Sledgehammer (Hard to Love 2)
Page 64
We sit like that for a long time. Long after I’ve drained gallons of tears onto his dress shirt, and wiped my snots on his shoulder. Long after the hiccups stop.
“My ass is killing me,” he quietly admits. We both snort and chuckle.
I’m about to get off his lap when he grips me closer. Tucking me securely against his chest, he stands with no effort whatsoever. When he places me on the bed, I have no choice but let go of his neck and instantly feel the loss of him.
I can’t remember ever letting anybody other than Camilla catch me in such a vulnerable state. Face wrecked and raw, soul laid bare, emotions delicate, and ego battered. And yet my natural instinct to protect myself, to put a brave face on it remains quiet. The dragon sleeps peacefully.
For a moment he doesn’t move, only stands there watching me while the moonlight spilling in through the open curtains traces his features in blue, his expression serious.

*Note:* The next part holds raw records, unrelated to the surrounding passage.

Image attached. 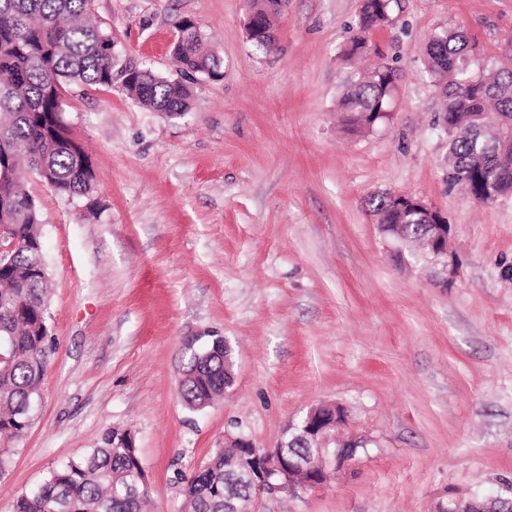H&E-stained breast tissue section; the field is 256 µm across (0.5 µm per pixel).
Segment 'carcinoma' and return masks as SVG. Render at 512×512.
Here are the masks:
<instances>
[{
	"instance_id": "carcinoma-1",
	"label": "carcinoma",
	"mask_w": 512,
	"mask_h": 512,
	"mask_svg": "<svg viewBox=\"0 0 512 512\" xmlns=\"http://www.w3.org/2000/svg\"><path fill=\"white\" fill-rule=\"evenodd\" d=\"M252 14L265 29L281 11V0H252ZM90 0H0V224L17 248L0 263V477L8 472L14 443L23 439L56 347L47 324V268L42 258L40 213L35 199L19 188L18 175L35 174L65 198H91L94 176L85 150L69 137L62 116L67 86L122 90L141 107L168 116L191 108L192 91L134 64L117 66L112 34L89 18ZM391 0H367L359 34L343 52L346 60L371 50L366 34L386 23ZM173 55L183 72L223 77L218 58L193 21L180 19ZM478 44L459 30L435 35L426 52V70L448 98V184L464 186L485 202L493 185L497 197L512 195V139L487 142L494 118L512 129V63L477 61ZM396 69L385 62L353 76L339 100L345 130L359 134L389 117ZM403 242L426 241L434 226L418 216L390 218L382 228ZM233 356L223 343L192 350L182 368L179 395L192 410L224 394ZM239 447L216 448L206 462L183 478L188 512H224V471ZM138 449L112 432L103 446L50 472L35 490L18 497L12 512H143L149 492Z\"/></svg>"
}]
</instances>
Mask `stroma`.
<instances>
[{
	"instance_id": "stroma-1",
	"label": "stroma",
	"mask_w": 512,
	"mask_h": 512,
	"mask_svg": "<svg viewBox=\"0 0 512 512\" xmlns=\"http://www.w3.org/2000/svg\"><path fill=\"white\" fill-rule=\"evenodd\" d=\"M250 0H93L113 52L191 87L190 112L116 86L62 99L92 165V199L36 175L56 352L32 424L0 478V512L118 431L138 448L153 512H185L182 479L243 433L269 448L312 405L347 407L372 443L317 490L256 512H434L512 496V197L448 184V114L424 68L463 28L486 62L512 53V0H393L368 35L397 72L388 120L346 134L341 55L362 0H288L275 46L247 38ZM196 21L219 80L180 72L175 24ZM408 192L451 226L448 262L384 236L371 196ZM98 213L89 215L87 202ZM223 338L234 383L189 409L186 346Z\"/></svg>"
}]
</instances>
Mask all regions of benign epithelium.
I'll list each match as a JSON object with an SVG mask.
<instances>
[{
    "label": "benign epithelium",
    "mask_w": 512,
    "mask_h": 512,
    "mask_svg": "<svg viewBox=\"0 0 512 512\" xmlns=\"http://www.w3.org/2000/svg\"><path fill=\"white\" fill-rule=\"evenodd\" d=\"M387 212L395 214L414 213L424 223L437 225L431 240L434 259L448 267V226L444 216L424 200L409 193L397 192L389 195ZM337 404H318L306 412L305 424H291L281 439L271 448H255L241 456L238 466L228 470L224 477V512H249L241 502L240 487L252 488L254 498L292 494L305 488H317L324 484L331 469L344 472L355 460L356 449L367 447L372 439L365 434L359 436L344 433V423L339 421ZM316 448L308 455L294 456L291 448L295 444ZM452 512H512V500L497 498L481 499L471 496L453 501Z\"/></svg>",
    "instance_id": "1"
}]
</instances>
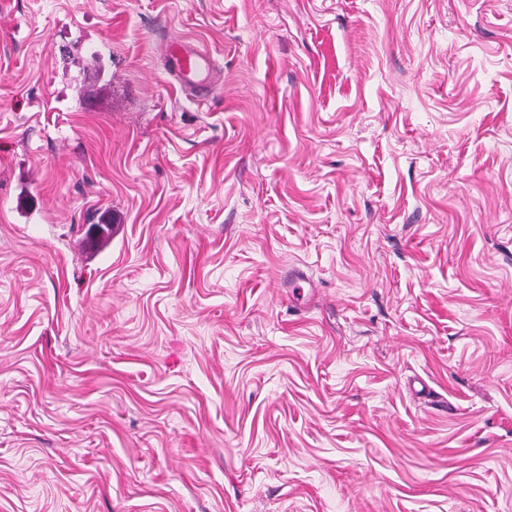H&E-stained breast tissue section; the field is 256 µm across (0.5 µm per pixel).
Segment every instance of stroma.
<instances>
[{
  "label": "stroma",
  "instance_id": "1",
  "mask_svg": "<svg viewBox=\"0 0 512 512\" xmlns=\"http://www.w3.org/2000/svg\"><path fill=\"white\" fill-rule=\"evenodd\" d=\"M0 512H512V0H0ZM166 54L172 62L175 77L183 88L194 97L195 93L215 85L213 63L205 51L180 40L171 41L166 46Z\"/></svg>",
  "mask_w": 512,
  "mask_h": 512
}]
</instances>
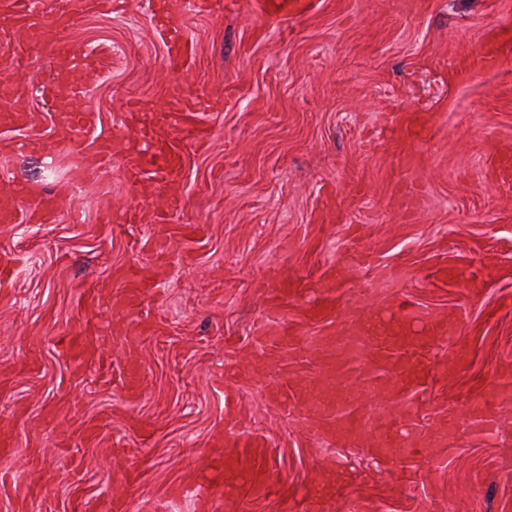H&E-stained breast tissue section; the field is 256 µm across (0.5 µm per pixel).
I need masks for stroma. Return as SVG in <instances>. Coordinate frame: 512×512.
Returning <instances> with one entry per match:
<instances>
[{
	"mask_svg": "<svg viewBox=\"0 0 512 512\" xmlns=\"http://www.w3.org/2000/svg\"><path fill=\"white\" fill-rule=\"evenodd\" d=\"M168 2L192 47L184 71L167 69L148 0H112L67 30L77 58L0 67V86L27 88L19 107L32 117L0 127V204L16 182L60 200L50 222L0 225V439L18 456L0 462V512H72L77 496L97 512L106 495L126 512H197V471L230 425L265 442L281 487L243 512H307L306 489L330 482L332 512H512V185L490 178L498 153L512 152V50L475 78L454 73L512 36V0H314L299 18ZM58 75L84 97H42ZM175 83L211 137L198 147L174 134L183 168L172 181L142 166L139 129ZM83 109L112 155L76 184L67 114ZM35 133L58 139V152L21 150ZM441 265L461 281L432 285ZM127 266L150 286L143 334L120 285L101 305L79 303ZM332 270L339 318L405 301L459 325L433 354L431 406L408 415L396 372L377 377L369 347L349 354L353 405L370 424L349 447L269 397L319 382L316 331L276 359L255 337L280 274ZM88 325L103 361L78 372L58 341ZM486 398L496 423L483 438L469 405ZM396 420L417 434L416 462L371 432ZM29 484L34 498L20 499Z\"/></svg>",
	"mask_w": 512,
	"mask_h": 512,
	"instance_id": "1",
	"label": "stroma"
}]
</instances>
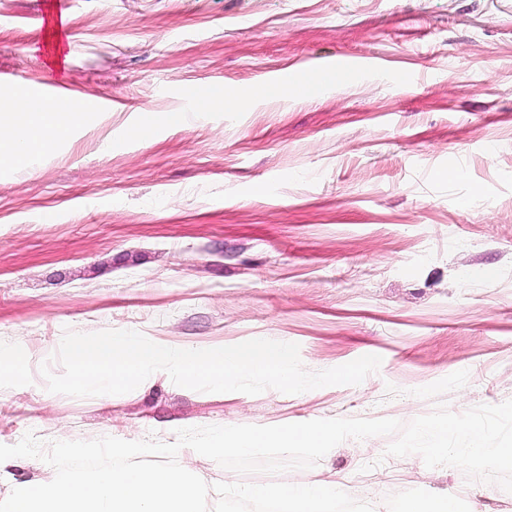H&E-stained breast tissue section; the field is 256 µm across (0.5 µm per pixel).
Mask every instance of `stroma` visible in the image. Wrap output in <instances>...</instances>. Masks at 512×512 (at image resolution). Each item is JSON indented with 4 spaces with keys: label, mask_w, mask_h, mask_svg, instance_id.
<instances>
[{
    "label": "stroma",
    "mask_w": 512,
    "mask_h": 512,
    "mask_svg": "<svg viewBox=\"0 0 512 512\" xmlns=\"http://www.w3.org/2000/svg\"><path fill=\"white\" fill-rule=\"evenodd\" d=\"M339 59L355 64L339 84L252 95ZM20 86L100 108L0 172V351L30 355L0 380V444L406 423L512 399V0H0V90ZM214 86L248 107L197 111ZM147 110L186 121L127 139ZM111 137L125 147L108 151ZM68 329L291 342L309 371L382 364L295 395L198 392L158 371L117 398H74L40 373H61ZM390 442L349 439L279 478L346 479L376 512L438 491L458 512H512V493L388 456Z\"/></svg>",
    "instance_id": "1"
}]
</instances>
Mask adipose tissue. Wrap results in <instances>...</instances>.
Masks as SVG:
<instances>
[{"label": "adipose tissue", "mask_w": 512, "mask_h": 512, "mask_svg": "<svg viewBox=\"0 0 512 512\" xmlns=\"http://www.w3.org/2000/svg\"><path fill=\"white\" fill-rule=\"evenodd\" d=\"M94 110L91 100L49 99L29 89L0 95V171L25 167L45 146V132L67 137Z\"/></svg>", "instance_id": "adipose-tissue-1"}]
</instances>
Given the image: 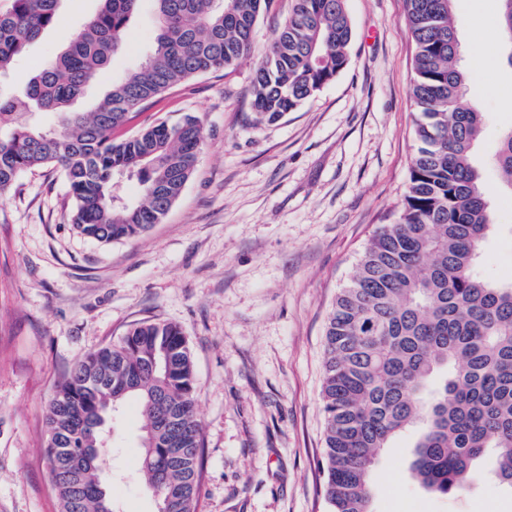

I’m too tired to try and decipher what it means, or what he’s doing when he strips off the tear soaked shirt and gets into bed next to me. I don’t even make a peep when he hauls me against his side and wraps me in his arms again.
“Want to talk about it?”
“No…it’s embarrassing.”
“More embarrassing than looking like road kill on New Year’s Eve?”
I snort and pinch the non-existent fat of his waist. “Ouch.”
“You deserved it. And yes, more embarrassing than that.”
“I think you’ll feel better if you talk about it. We’re friends. Isn’t that what friends do for each other?”
Friends. He’s turned into the best friend a girl could wish for. That alone makes me want to get hysterical again. In the silence, I listen to him breathe, feel the steady beat of his generous heart under my palm.
“I went to see my grandmother today.” When I don’t continue, he squeezes me closer and waits. No platitudes, no easy assurances, no junk––just patience and gentle persistence. In the end that’s what persuades me to tell him everything.
“My grandmother’s the one who raised me. My grandfather died shortly after I moved in so I never got a chance to know him. My grandmother was old school.” I catch my mistake. Was…is. Is she anymore? “I mean she’s old school. You know, children should be seen and not heard and all that. When I was in high school, I had to harass her to buy me jeans. If it was up to her I would’ve been wearing skirts and dresses to school. I wasn’t allowed to date, so of course I was always sneaking out and getting grounded. My curfew was always much earlier than everyone else’s. But over the years we learned to get along.
“My sophomore year at Yale I got a call from the police. She’d forgotten how to get home from the grocery store. That’s how I discovered that she had Alzheimer’s. She’d been keeping it a secret for a while. Anyway––I dropped out of school and moved back home.”
“Hmm.”
“She knew she could count on me. The only reason she insisted on making my mother power of attorney was because she wanted me to finish school and pursue my career. She didn’t want her illness to hold me back.”
“She loves you.”
Memories barge in uninvited, dragging me back to my childhood. “I used to think she hated me. She was always correcting me, criticizing me. She thought that changing me would make my life easier.”
“What happened today?”
I burrow closer to him and still I’m not close enough. I want to get so lost under his skin that they have to send a search party to find me.
“She’s getting worse. She doesn’t remember me.” Disembodied, my voice sounds far away, as if it doesn’t belong to me. “She said some horrible things.”
“She’s sick. She doesn’t mean it.”
The weight on my chest is too much. It’s crushing the air from my lungs.
“I know. But it’s hard…she’s the only person in my family that’s ever been in my corner, that’s ever…” My voice fades out of existence. I can’t say it out loud. I can’t. It’s too humiliating.
“Ever loved you.”
All I can do is nod, my face brushing against his undershirt while his fingers run through my hair, combing it back.
“She might’ve been the first person to love you, but she won’t be the last.”
Madness comes on. The lyrics ‘inadvertent hero, an angel in disguise’ rise above the rest. I can’t disagree with Alanis.
Chapter Nineteen
The time has come for the dratted birthday party.
Me: I can’t go. I have nothing to wear.
Needless to say I am decidedly uncomfortable with the idea of not only meeting his entire family, but worse yet having to pretend to be his date because he can’t manage to convince one little old lady that he is in fact not gay. I’ve never witnessed anyone coming out as straight. I’m not even sure it’s a thing.